> **YOUR ASSIGNMENT**:
Count the lines in the records below that contain the string "Which", treating uppercase and lowercase letters as different, and reply with the number alone.

> **INPUT MATERIAL**:
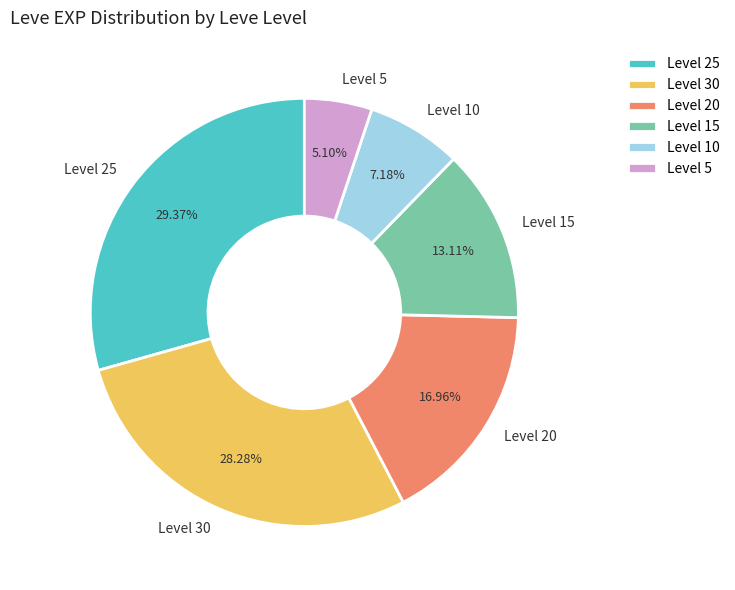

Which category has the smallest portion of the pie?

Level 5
==
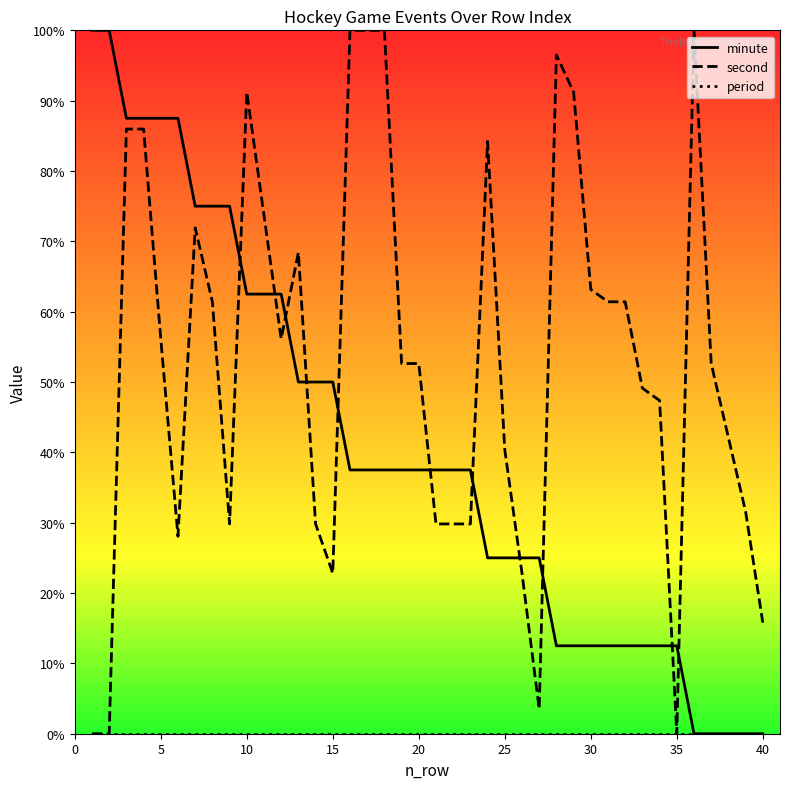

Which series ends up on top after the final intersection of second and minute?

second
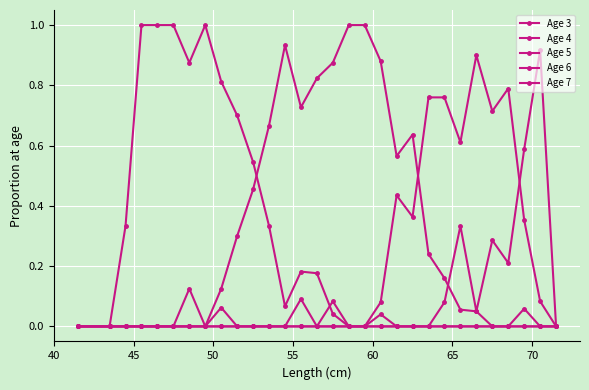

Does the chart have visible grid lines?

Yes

> **SOLUTION TO THIS TASK**:
2